2024년 6월 21일 금요일
Kafka Guarantees
- Messages are appended to a topic-partition in the order they are sent
- Consumers read messages in the order stored in a topic-partition
- With a replication factor of N, producers and consumers can tolerate up to N-I brokers being down
- This is why a replication factor of 3 is a good idea:
- Allows for on broker to be taken down for maintenance
- Allows for another broker to be taken down unexpectedly
- As long as the number of partitions remains constant for a topic(no new partitions), the same key will always go to the same partition
Zookeeper
- Zookeeper manages brokers (keeps a list of them)

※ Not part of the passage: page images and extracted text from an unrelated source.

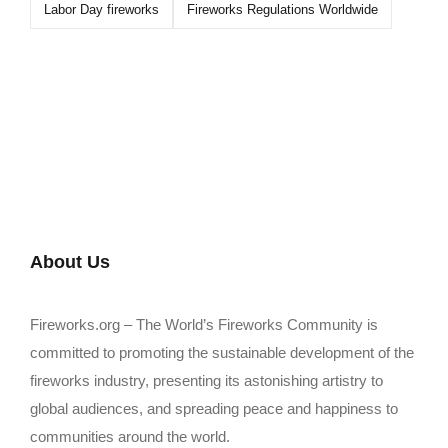
Labor Day fireworks
Fireworks Regulations Worldwide
About Us
Fireworks.org – The World’s Fireworks Community is
committed to promoting the sustainable development of the
fireworks industry, presenting its astonishing artistry to
global audiences, and spreading peace and happiness to
communities around the world.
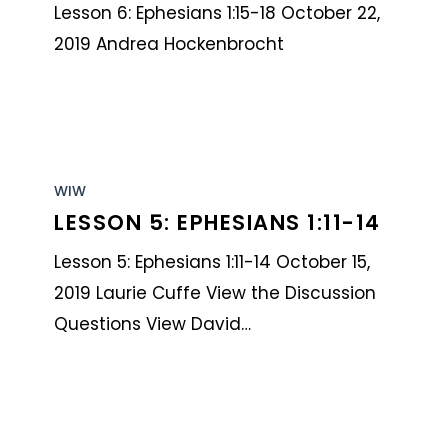
1:15-
Lesson 6: Ephesians 1:15-18 October 22,
18
2019 Andrea Hockenbrocht
Lesson
5:
WIW
LESSON 5: EPHESIANS 1:11-14
Ephesians
1:11-
Lesson 5: Ephesians 1:11-14 October 15,
14
2019 Laurie Cuffe View the Discussion
Questions View David…
Lesson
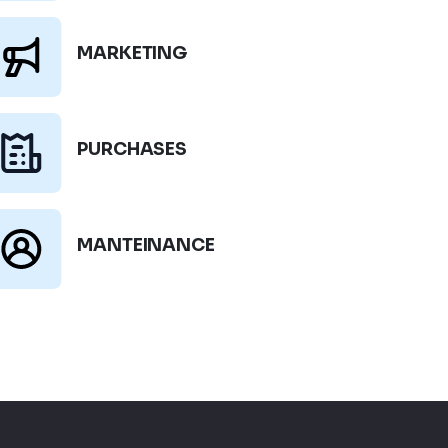
MARKETING
PURCHASES
MANTEINANCE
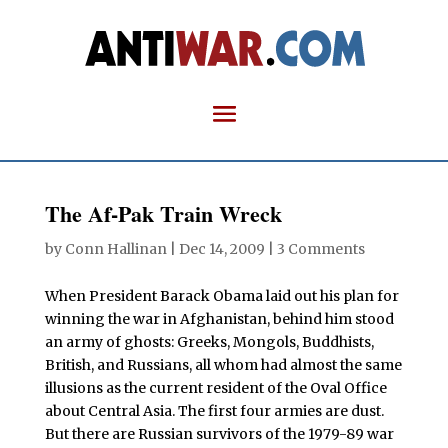
The Af-Pak Train Wreck
by
Conn Hallinan
|
Dec 14, 2009
|
3 Comments
When President Barack Obama laid out his plan for
winning the war in Afghanistan, behind him stood
an army of ghosts: Greeks, Mongols, Buddhists,
British, and Russians, all whom had almost the same
illusions as the current resident of the Oval Office
about Central Asia. The first four armies are dust.
But there are Russian survivors of the 1979-89 war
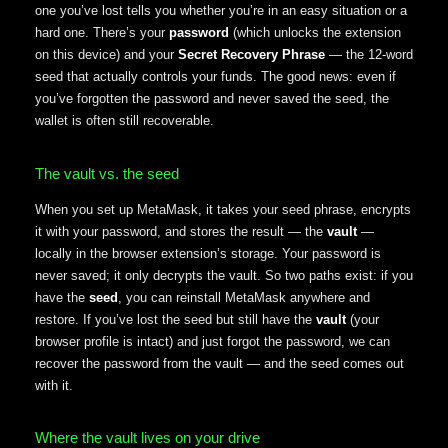
one you’ve lost tells you whether you’re in an easy situation or a
hard one. There’s your
password
(which unlocks the extension
on this device) and your
Secret Recovery Phrase
— the 12-word
seed that actually controls your funds. The good news: even if
you’ve forgotten the password and never saved the seed, the
wallet is often still recoverable.
The vault vs. the seed
When you set up MetaMask, it takes your seed phrase, encrypts
it with your password, and stores the result — the
vault
—
locally in the browser extension’s storage. Your password is
never saved; it only decrypts the vault. So two paths exist: if you
have the
seed
, you can reinstall MetaMask anywhere and
restore. If you’ve lost the seed but still have the
vault
(your
browser profile is intact) and just forgot the password, we can
recover the password from the vault — and the seed comes out
with it.
Where the vault lives on your drive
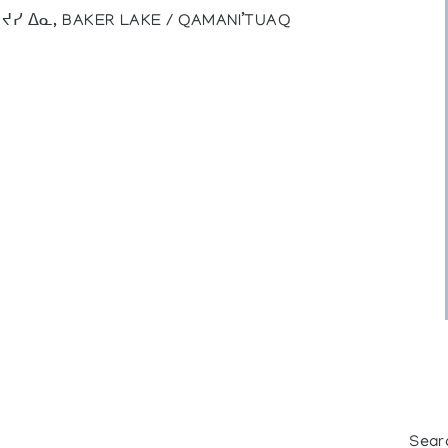
), ᔪᓯ ᐃᓇ, BAKER LAKE / QAMANI’TUAQ
Sear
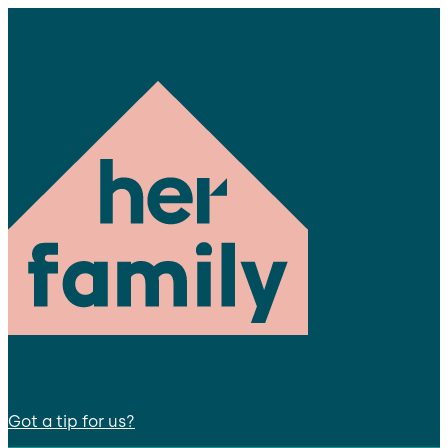
Got a tip for us?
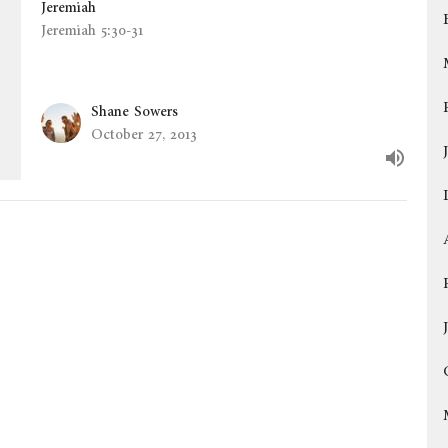
Jeremiah
Jeremiah 5:30-31
Shane Sowers
October 27, 2013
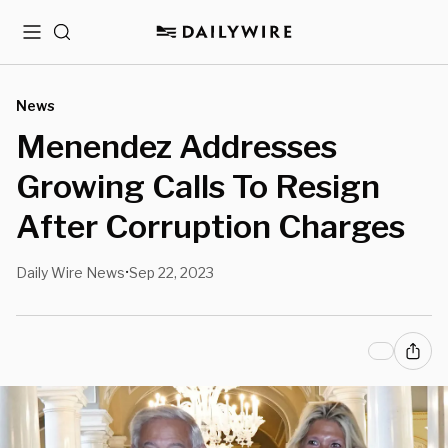
Menu
Search
News
Menendez Addresses
Growing Calls To Resign
After Corruption Charges
Daily Wire News
Sep 22, 2023
•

- Zookeeper helps in performing leader election for partitions
- Zookeeper sends notifications to Kafka in case of changes (e.g. new topic, broker dies, broker comes up, delete topics, etc...)
- Kafka can't work without Zookeeper
- Zookeeper by design operates with an odd number of servers (3, 5, 7)

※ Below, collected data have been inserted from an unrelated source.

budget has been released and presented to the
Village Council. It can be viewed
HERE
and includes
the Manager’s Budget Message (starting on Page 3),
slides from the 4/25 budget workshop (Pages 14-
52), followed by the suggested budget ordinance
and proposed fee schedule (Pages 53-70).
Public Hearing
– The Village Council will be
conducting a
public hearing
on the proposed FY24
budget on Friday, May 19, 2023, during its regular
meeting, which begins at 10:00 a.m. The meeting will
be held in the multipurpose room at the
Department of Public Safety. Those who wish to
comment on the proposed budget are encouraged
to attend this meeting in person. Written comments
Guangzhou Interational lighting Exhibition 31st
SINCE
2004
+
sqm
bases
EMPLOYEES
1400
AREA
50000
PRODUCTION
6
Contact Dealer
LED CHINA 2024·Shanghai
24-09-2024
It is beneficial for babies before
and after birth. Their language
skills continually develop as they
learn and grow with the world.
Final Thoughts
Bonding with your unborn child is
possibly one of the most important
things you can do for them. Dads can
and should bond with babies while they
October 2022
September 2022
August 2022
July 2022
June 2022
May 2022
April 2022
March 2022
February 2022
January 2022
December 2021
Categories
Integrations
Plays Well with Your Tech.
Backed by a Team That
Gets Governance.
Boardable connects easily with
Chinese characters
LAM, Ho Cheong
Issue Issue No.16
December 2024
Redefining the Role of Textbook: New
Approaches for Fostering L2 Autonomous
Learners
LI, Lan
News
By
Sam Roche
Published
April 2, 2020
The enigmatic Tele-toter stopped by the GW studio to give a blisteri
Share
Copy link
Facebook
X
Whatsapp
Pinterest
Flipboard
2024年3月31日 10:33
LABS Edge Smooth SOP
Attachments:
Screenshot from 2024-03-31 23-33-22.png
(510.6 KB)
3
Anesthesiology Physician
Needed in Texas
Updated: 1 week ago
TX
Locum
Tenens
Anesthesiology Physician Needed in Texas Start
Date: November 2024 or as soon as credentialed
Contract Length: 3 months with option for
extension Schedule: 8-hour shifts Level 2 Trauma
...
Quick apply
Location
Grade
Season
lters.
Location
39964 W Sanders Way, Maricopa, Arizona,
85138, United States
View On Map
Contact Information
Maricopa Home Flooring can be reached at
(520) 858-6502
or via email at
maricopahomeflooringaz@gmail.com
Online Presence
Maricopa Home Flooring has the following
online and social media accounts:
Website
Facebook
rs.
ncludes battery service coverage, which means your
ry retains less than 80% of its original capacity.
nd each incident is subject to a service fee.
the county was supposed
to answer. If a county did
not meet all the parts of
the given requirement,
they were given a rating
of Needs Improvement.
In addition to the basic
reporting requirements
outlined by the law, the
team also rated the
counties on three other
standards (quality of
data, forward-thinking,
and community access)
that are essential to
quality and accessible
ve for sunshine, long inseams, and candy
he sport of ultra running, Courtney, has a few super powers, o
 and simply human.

- Zookeeper has a leader (handle writes) the rest of the servers are followers (handle reads)
- (Zokeeper does NOT store consumer offsets with Kafka > v0.10)
Kafka Broker Discovery
- Every Kafka broker is also called a "bootstrap server"
- That means that you only need to connect to one broker, and you will be connected to the entire cluster.
- Each broker knows about all brokers, topics and partitions(metadata)
Delivery semantics for consumers
- Consuemers choose when to commit offsets.
- There are 3 delivery sematics:
- At most once:
- offsets are committed as soon as the message is received.
- If the processing goes wrong, the message will be lost(it won't be read again).
- At least once(usually preferred):
- offsets are committed after the message is processed.
- If the processing goes wrong, the message will be read again.
- This can result in duplicate processing of messages. Make sure your processing is idempotent (i.e. processing again the messages won't impact your systems)
- Exactly once:
- Can be achieved for Kafka => Kafka workflows using Kafka Streams API
- For Kafka => External System workflows, use an idempotent consumer.
Consumer Offsets
- Kafka stores the offsets at which a consumer group has been reading
- The offsets committed live in a Kafka topic named __consumer_offsets
- When a consumer in a group has processed data received from Kafka, it should be committing tghe offsets
- If a consumer dies, it will be a able to read back from where it left off thanks to the committed consumer offsets!